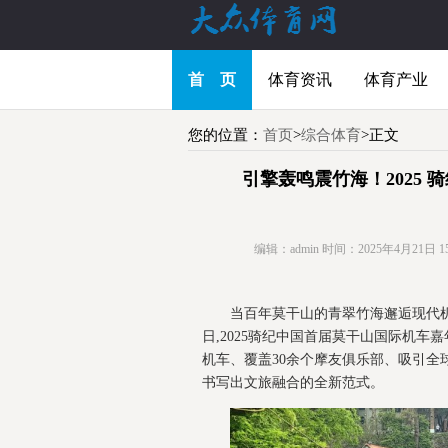
首 页
体育资讯
体育产业
您的位置：
首页
>
综合体育
>正文
引擎轰鸣震竹海！2025
编辑：admin
时间：2025年4月21日 15:
当百年莫干山的青翠竹海邂逅现代机
日,2025骑纪中国首届莫干山国际机车
机车、覆盖30余个摩友俱乐部、吸引全
书写出文旅融合的全新范式。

····················

# Instructions to follow
Copy all entries exactly; skip pictures.

# Your response
首 页
体育资讯
体育产业
您的位置：
首页
>
综合体育
>正文
引擎轰鸣震竹海！2025
编辑：admin
时间：2025年4月21日 15:
当百年莫干山的青翠竹海邂逅现代机
日,2025骑纪中国首届莫干山国际机车
机车、覆盖30余个摩友俱乐部、吸引全
书写出文旅融合的全新范式。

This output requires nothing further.